Les biocarburants non compétitifs pour un cours du pétrole à 65
dollars par baril (2) (montant estimé en 2010)
Produire des biocarburants coûte cher : les biocarburants ne sont
rentables face au pétrole que si celui-ci a un cours très élevé (au
moins 70-80 dollars/baril), ce qui n'est pas le cas actuellement, ni
sans doute en 2010. Le coût des biocarburants est calculé en tenant
compte des coûts de la culture, des coûts de collecte et de
transformation, dont on soustrait les recettes des co-produits
(tourteaux de colza, drèches de blé). Pour les rendre compétitifs
face au pétrole, les biocarburants bénéficient d'une exonération
partielle de la TIPP (taxe intérieure sur les produits pétroliers).
Cependant, cette exonération calculée pour permettre aux biocarburants
d'être rentables quand le prix du pétrole était de 15 à 20
dollars/baril est actuellement plus élevée que nécessaire. Les
producteurs agricoles risquent de peu profiter de cette exonération
sauf, indirectement, si la demande en biocarburant s'ajoutant à la
demande alimentaire provoque une hausse des prix agricoles.

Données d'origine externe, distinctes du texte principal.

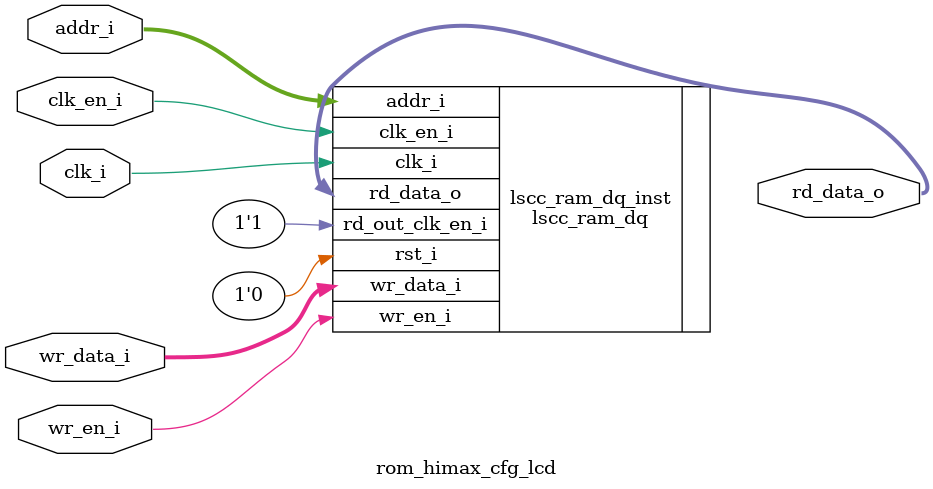
<source format=v>
/*******************************************************************************
    Verilog netlist generated by IPGEN Radiant
    Soft IP Version: 1.0.0
    Tue Mar 05 15:55:43 2019
*******************************************************************************/
/*******************************************************************************
    Include IP core template files.
*******************************************************************************/
`include "core/lscc_ram_dq.v"
/*******************************************************************************
    Wrapper Module generated per user settings.
*******************************************************************************/
module rom_himax_cfg_lcd (clk_i, clk_en_i, wr_en_i, wr_data_i, addr_i,
    rd_data_o);
    input  clk_i;
    input  clk_en_i;
    input  wr_en_i;
    input  [15:0]  wr_data_i;
    input  [7:0]  addr_i;
    output  [15:0]  rd_data_o;
    lscc_ram_dq #(.ADDR_DEPTH(256),
        .DATA_WIDTH(16),
        .ADDR_WIDTH(8),
        .REGMODE("noreg"),
        .RESETMODE("sync"),
        .INIT_MODE("mem_file"),
        .INIT_FILE("misc/ram256x16_himax_324x324_lcd_fps_rom_himax_cfg_lcd_copy.mem"),
        .INIT_FILE_FORMAT("hex"))
    lscc_ram_dq_inst(.clk_i(clk_i),
        .rst_i(1'b0),
        .clk_en_i(clk_en_i),
        .rd_out_clk_en_i(1'b1),
        .wr_en_i(wr_en_i),
        .wr_data_i(wr_data_i),
        .addr_i(addr_i),
        .rd_data_o(rd_data_o));
endmodule
</source>
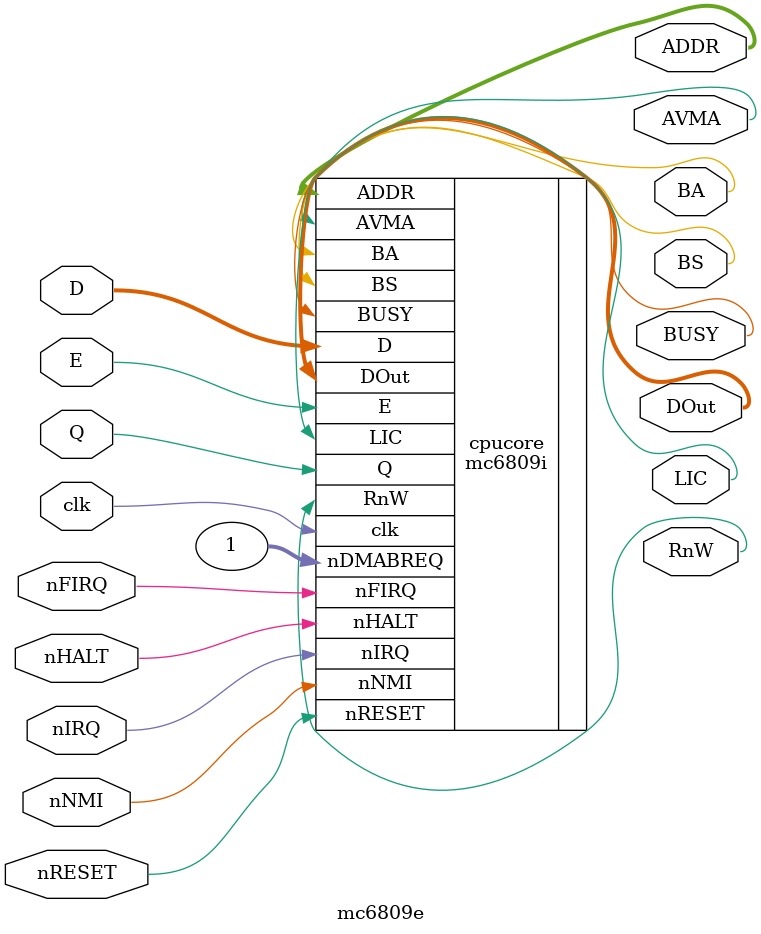
<source format=v>
`timescale 1ns / 1ps
module mc6809e(
    input   clk,
    input   [7:0] D,
    output  [7:0] DOut,
    output  [15:0] ADDR,
    output  RnW,
    input   E,
    input   Q,
    output  BS,
    output  BA,
    input   nIRQ,
    input   nFIRQ,
    input   nNMI,
    output  AVMA,
    output  BUSY,
    output  LIC,
    input 	nHALT,	 
    input   nRESET

    );



mc6809i cpucore (.clk(clk), .D(D), .DOut(DOut), .ADDR(ADDR), .RnW(RnW), .E(E), .Q(Q), .BS(BS), .BA(BA), .nIRQ(nIRQ), .nFIRQ(nFIRQ), 
                .nNMI(nNMI), .AVMA(AVMA), .BUSY(BUSY), .LIC(LIC), .nHALT(nHALT), .nRESET(nRESET), .nDMABREQ(1)
                );


endmodule

</source>
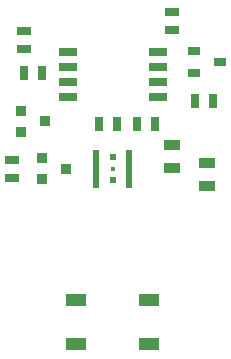
<source format=gtp>
G04 (created by PCBNEW (2013-feb-21)-testing) date Mon 25 Feb 2013 07:42:26 PM EST*
%MOIN*%
G04 Gerber Fmt 3.4, Leading zero omitted, Abs format*
%FSLAX34Y34*%
G01*
G70*
G90*
G04 APERTURE LIST*
%ADD10C,0.006*%
%ADD11R,0.0708661X0.0433071*%
%ADD12R,0.036X0.036*%
%ADD13R,0.0394X0.0315*%
%ADD14R,0.055X0.035*%
%ADD15R,0.045X0.025*%
%ADD16R,0.025X0.045*%
%ADD17R,0.06X0.03*%
%ADD18R,0.0197X0.1299*%
%ADD19R,0.023622X0.023622*%
%ADD20R,0.015748X0.015748*%
G04 APERTURE END LIST*
G54D10*
G54D11*
X38149Y-43759D03*
X40590Y-43759D03*
X40590Y-45216D03*
X38149Y-45216D03*
G54D12*
X37001Y-39720D03*
X37001Y-39020D03*
X37801Y-39370D03*
G54D13*
X42952Y-35826D03*
X42086Y-36201D03*
X42086Y-35451D03*
G54D14*
X42519Y-39191D03*
X42519Y-39941D03*
X41338Y-38601D03*
X41338Y-39351D03*
G54D15*
X41338Y-34748D03*
X41338Y-34148D03*
G54D16*
X42121Y-37106D03*
X42721Y-37106D03*
G54D17*
X37870Y-35470D03*
X37870Y-35970D03*
X37870Y-36470D03*
X37870Y-36970D03*
X40870Y-35470D03*
X40870Y-35970D03*
X40870Y-36470D03*
X40870Y-36970D03*
G54D15*
X36023Y-39670D03*
X36023Y-39070D03*
X36400Y-35400D03*
X36400Y-34800D03*
G54D16*
X38912Y-37874D03*
X39512Y-37874D03*
X40772Y-37874D03*
X40172Y-37874D03*
G54D12*
X36300Y-38150D03*
X36300Y-37450D03*
X37100Y-37800D03*
G54D16*
X36400Y-36200D03*
X37000Y-36200D03*
G54D18*
X38819Y-39370D03*
X39921Y-39370D03*
G54D19*
X39370Y-38976D03*
X39370Y-39763D03*
G54D20*
X39370Y-39370D03*
M02*

</source>
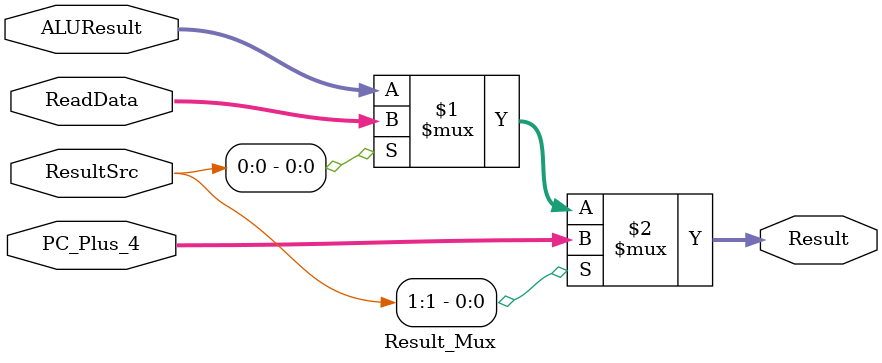
<source format=v>
`timescale 1ns / 1ps
/*

 */
module Result_Mux (
		   input wire [31:0]  ALUResult,ReadData,PC_Plus_4,
		   input wire [31:0]  ResultSrc,
		   output wire [31:0] Result
		   );

   assign Result = ResultSrc[1] ? PC_Plus_4 :(ResultSrc[0] ? ReadData : ALUResult);

endmodule

</source>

Des bénéfices macroéconomiques ténus et dépendants étroitement du
prix du pétrole
Dans un modèle de calcul global tenant compte des dépenses de l'Etat
(soutien aux cultures, exonération de la TIPP), du PIB de l'industrie
des biocarburants et du gain de revenu des agriculteurs, le bilan coûts-avantages
de la filière calculé pour 2010, avec un prix du pétrole estimé à
65 dollars/baril, est proche de zéro. Si l'on tient compte de la valeur
monétaire attribuée aux réductions des émissions de CO2
(20 euros/tonne CO2), le bilan devient légèrement positif.
Cependant, cette valeur qui représente actuellement le bénéfice
environnemental des biocarburants pourrait être plus élevée si l'on
savait chiffrer les dommages réels des gaz à effet de serre.
Compte tenu de cette analyse, les biocarburants de première génération
ont apporté depuis 1993, année de leur lancement, un soutien à
l'agriculture et à l'agro-industrie avant d'être une alternative énergétique
immédiatement rentable pour la collectivité. Pour qu'il en soit ainsi,
il faudrait que le prix du pétrole se situe durablement au dessus de 60
et 65 dollars/baril. Grâce à l'effort de recherche entrepris, les
biocarburants de seconde génération, obtenus à partir des co-produits
des cultures (paille de blé) ou des filières bois (produits d'élagage,
sciures) puis à partir de cultures dédiées (miscanthus, triticale,
taillis à courte rotation) devraient fournir une biomasse plus rentable
convertible en biocarburants d'ici 10 à 15 ans.
(1) Mtep : million de tonnes équivalent pétrole
(2) 1€=1,2 dollar
En France, les principaux biocarburants développés sont :
- l'ester de colza : EMVH, obtenu à partir d'huile de colza mélangée
à une faible quantité de méthanol. Il est incorporé au
gazole.
- l'éthanol de blé ou de betterave à sucre. En ajoutant de l'isobutène
en proportions 50/50, on obtient l'ETBE, qui est incorporé à
l'essence.
Dans le monde, le biocarburant principal est l'éthanol,
majoritairement produit au Brésil à partir de canne à sucre
et aux USA à partir de maïs. L'huile de palme (culture 4 fois
plus productive à l'ha que le colza) pourrait se positionner
rapidement sur le marché des biocarburants.